NAME
Encode::Detective - detect a data encoding
SYNOPSIS
use Encode;
require Encode::Detective 'detect';
my $encoding = detect ($data);
# Now $encoding contains a guess of the encoding of $data.
DESCRIPTION
This module guesses the character set of input data. It is similar to Encode::Guess, but does not require a list of expected encodings.
FUNCTIONS
detect
my $encoding = detect ($data);
Given a set of bytes, $data
, this looks at the bytes, and guesses what encoding they are encoded in using probabilities.
DETECTED ENCODINGS
The following encodings are detected:
- UTF-8
- EUC-JP
- Big5
- Shift_JIS
- EUC-KR
- EUC-TW
-
Taiwanese encoding.
- windows-1251
-
Cyrillic encoding.
- windows-1255
-
Hebrew encoding.
Character sets not detected
TODO
The module needs more tests. Please send example files
BUGS
TIS-620
TIS-620 does not seem to be detected.
Documentation of detection
The documentation of detected encodings above is not complete.
HISTORY
This module is based on code of Firefox. When this module was created, the C++ code for character set detection was available as a standalone library. Now the code cannot be used as a standalone library, so this has become a fork of the original Mozilla code.

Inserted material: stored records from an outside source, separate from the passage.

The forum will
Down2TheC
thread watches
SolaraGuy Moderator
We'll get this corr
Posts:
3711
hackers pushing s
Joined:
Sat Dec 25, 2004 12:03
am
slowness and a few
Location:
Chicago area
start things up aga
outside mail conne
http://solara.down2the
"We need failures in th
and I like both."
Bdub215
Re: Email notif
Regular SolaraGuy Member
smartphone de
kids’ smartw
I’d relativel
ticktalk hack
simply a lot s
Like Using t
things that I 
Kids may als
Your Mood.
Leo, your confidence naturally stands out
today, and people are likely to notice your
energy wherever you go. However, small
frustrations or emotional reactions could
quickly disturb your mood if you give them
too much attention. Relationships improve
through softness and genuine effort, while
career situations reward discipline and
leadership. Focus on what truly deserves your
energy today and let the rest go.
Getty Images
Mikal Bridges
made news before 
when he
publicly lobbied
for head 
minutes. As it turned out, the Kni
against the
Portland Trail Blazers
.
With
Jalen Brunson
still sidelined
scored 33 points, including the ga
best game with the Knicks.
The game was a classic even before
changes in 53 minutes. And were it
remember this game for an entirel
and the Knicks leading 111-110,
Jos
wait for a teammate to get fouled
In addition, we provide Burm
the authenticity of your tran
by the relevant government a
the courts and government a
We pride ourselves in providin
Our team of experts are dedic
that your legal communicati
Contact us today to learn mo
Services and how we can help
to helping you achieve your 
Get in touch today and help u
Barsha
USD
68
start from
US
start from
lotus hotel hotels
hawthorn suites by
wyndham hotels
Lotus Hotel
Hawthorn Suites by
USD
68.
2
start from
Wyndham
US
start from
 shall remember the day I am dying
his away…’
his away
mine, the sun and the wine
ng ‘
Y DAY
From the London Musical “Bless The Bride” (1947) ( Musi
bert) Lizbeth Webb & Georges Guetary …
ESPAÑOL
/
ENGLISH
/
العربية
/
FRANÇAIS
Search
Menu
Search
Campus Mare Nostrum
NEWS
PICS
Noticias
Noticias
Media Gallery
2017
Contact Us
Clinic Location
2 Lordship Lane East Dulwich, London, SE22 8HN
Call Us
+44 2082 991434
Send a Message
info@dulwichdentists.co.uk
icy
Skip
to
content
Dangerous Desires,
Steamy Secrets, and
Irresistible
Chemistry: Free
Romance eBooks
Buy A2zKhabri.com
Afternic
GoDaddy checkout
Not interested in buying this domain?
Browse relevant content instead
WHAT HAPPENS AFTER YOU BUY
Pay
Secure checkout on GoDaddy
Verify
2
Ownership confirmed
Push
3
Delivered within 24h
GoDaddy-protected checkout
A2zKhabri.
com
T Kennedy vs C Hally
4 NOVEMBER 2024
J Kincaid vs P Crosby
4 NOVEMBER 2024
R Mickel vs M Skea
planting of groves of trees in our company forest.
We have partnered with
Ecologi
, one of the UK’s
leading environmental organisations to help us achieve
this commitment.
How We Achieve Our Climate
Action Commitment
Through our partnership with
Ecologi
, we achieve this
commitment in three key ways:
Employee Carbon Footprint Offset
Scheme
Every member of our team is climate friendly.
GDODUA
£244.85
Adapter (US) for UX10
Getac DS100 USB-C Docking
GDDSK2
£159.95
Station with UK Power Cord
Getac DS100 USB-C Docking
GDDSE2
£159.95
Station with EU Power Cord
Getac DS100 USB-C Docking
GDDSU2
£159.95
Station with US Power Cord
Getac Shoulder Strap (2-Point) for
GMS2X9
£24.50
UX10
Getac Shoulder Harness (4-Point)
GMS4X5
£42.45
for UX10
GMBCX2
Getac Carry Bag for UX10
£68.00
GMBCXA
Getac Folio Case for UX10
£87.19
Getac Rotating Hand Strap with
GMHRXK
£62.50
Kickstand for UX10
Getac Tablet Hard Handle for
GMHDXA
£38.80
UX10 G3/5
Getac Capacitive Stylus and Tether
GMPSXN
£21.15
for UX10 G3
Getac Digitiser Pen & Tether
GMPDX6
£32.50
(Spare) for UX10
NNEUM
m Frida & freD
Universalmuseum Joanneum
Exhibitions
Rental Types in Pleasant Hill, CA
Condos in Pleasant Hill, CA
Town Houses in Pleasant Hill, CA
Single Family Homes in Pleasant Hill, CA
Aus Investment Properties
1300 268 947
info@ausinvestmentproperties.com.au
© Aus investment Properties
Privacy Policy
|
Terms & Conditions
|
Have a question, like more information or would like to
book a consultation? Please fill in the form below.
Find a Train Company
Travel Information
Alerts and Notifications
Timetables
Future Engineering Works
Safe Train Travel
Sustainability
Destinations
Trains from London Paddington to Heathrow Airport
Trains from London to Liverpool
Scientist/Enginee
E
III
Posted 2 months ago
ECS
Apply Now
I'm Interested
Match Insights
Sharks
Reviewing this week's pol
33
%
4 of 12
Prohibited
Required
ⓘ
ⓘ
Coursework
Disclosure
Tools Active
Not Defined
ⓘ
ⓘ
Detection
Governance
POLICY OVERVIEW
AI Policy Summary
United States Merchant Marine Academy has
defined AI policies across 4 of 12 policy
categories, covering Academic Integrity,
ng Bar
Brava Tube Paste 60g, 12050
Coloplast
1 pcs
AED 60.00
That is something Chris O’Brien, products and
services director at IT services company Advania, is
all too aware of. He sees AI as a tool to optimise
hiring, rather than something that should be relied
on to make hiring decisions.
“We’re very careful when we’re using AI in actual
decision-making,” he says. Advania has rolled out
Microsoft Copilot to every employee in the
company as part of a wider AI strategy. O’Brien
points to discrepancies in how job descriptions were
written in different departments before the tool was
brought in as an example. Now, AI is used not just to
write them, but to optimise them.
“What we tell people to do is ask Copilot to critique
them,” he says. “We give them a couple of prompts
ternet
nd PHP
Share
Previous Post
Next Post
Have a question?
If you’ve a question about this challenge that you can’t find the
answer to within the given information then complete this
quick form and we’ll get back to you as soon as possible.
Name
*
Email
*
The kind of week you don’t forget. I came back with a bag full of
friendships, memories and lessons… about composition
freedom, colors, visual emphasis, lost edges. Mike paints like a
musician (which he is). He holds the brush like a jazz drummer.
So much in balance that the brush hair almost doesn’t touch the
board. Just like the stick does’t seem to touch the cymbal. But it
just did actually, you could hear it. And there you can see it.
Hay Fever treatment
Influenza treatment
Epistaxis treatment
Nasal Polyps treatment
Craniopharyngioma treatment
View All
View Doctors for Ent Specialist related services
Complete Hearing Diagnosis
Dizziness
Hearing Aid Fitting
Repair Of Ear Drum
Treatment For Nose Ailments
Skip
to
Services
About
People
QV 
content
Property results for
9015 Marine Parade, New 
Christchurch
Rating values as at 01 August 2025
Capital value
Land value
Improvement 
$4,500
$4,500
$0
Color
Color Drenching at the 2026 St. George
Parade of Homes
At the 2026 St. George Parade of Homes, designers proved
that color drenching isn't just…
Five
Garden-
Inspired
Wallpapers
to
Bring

Encode::Detective is a fork of Encode::Detect. It removes almost all of the interface of Encode::Detect except the single function "detect". This fork was released to CPAN to improve the compilation of the module on various systems.
SEE ALSO
edetect
The edetect standalone script can guess the encodings of files.
Encode::Guess
Encode::Guess is a Perl module which does something similar to Encode::Detective.
Encode::Detect
The original version of this module.
AUTHORS
Encode::Detective is based on Encode::Detect by John Gardiner Myers <jgmyers@proofpoint.com>. It was forked by Ben Bullock <bkb@cpan.org>.
LICENCE
This Perl module may be used, copied, modified and redistributed under the terms of the Mozilla Public License version 1.1, the GNU General Public License, or the LGPL.